Below are the records; copy exactly the lines from the first through the one containing "X202000000Y-103000000D01*", both included, and leave out the pictures.

+++ Excerpted data +++

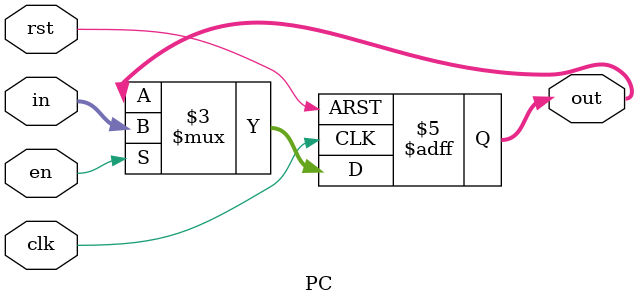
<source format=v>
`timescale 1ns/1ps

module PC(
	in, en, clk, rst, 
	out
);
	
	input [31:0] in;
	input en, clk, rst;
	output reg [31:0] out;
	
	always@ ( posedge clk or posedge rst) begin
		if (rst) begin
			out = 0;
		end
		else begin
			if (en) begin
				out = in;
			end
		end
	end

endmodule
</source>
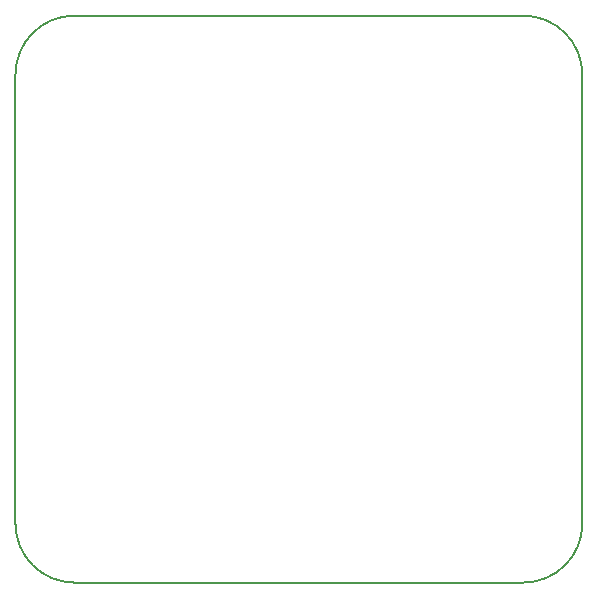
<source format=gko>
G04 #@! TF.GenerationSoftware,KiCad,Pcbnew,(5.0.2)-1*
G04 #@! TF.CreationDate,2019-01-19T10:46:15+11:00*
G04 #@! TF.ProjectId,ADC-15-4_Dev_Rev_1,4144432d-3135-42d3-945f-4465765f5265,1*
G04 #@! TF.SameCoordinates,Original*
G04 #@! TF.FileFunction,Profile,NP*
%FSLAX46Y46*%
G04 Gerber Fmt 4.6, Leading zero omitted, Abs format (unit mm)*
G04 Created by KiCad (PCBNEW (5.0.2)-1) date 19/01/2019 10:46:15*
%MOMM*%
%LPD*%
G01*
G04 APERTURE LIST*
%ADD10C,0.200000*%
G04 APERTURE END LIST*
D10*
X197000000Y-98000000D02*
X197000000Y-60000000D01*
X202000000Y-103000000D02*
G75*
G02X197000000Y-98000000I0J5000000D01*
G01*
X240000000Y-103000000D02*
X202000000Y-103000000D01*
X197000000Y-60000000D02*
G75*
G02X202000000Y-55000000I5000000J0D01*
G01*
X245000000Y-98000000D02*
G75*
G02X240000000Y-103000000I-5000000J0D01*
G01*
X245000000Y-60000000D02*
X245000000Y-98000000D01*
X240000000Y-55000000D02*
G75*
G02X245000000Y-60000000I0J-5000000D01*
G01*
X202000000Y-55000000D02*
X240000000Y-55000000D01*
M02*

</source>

+++

● **Exercise solution**:
<source format=v>
`timescale 1ns/1ps

module PC(
	in, en, clk, rst, 
	out
);
	
	input [31:0] in;
	input en, clk, rst;
	output reg [31:0] out;
	
	always@ ( posedge clk or posedge rst) begin
		if (rst) begin
			out = 0;
		end
		else begin
			if (en) begin
				out = in;
			end
		end
	end

endmodule
</source>
<source format=gko>
G04 #@! TF.GenerationSoftware,KiCad,Pcbnew,(5.0.2)-1*
G04 #@! TF.CreationDate,2019-01-19T10:46:15+11:00*
G04 #@! TF.ProjectId,ADC-15-4_Dev_Rev_1,4144432d-3135-42d3-945f-4465765f5265,1*
G04 #@! TF.SameCoordinates,Original*
G04 #@! TF.FileFunction,Profile,NP*
%FSLAX46Y46*%
G04 Gerber Fmt 4.6, Leading zero omitted, Abs format (unit mm)*
G04 Created by KiCad (PCBNEW (5.0.2)-1) date 19/01/2019 10:46:15*
%MOMM*%
%LPD*%
G01*
G04 APERTURE LIST*
%ADD10C,0.200000*%
G04 APERTURE END LIST*
D10*
X197000000Y-98000000D02*
X197000000Y-60000000D01*
X202000000Y-103000000D02*
G75*
G02X197000000Y-98000000I0J5000000D01*
G01*
X240000000Y-103000000D02*
X202000000Y-103000000D01*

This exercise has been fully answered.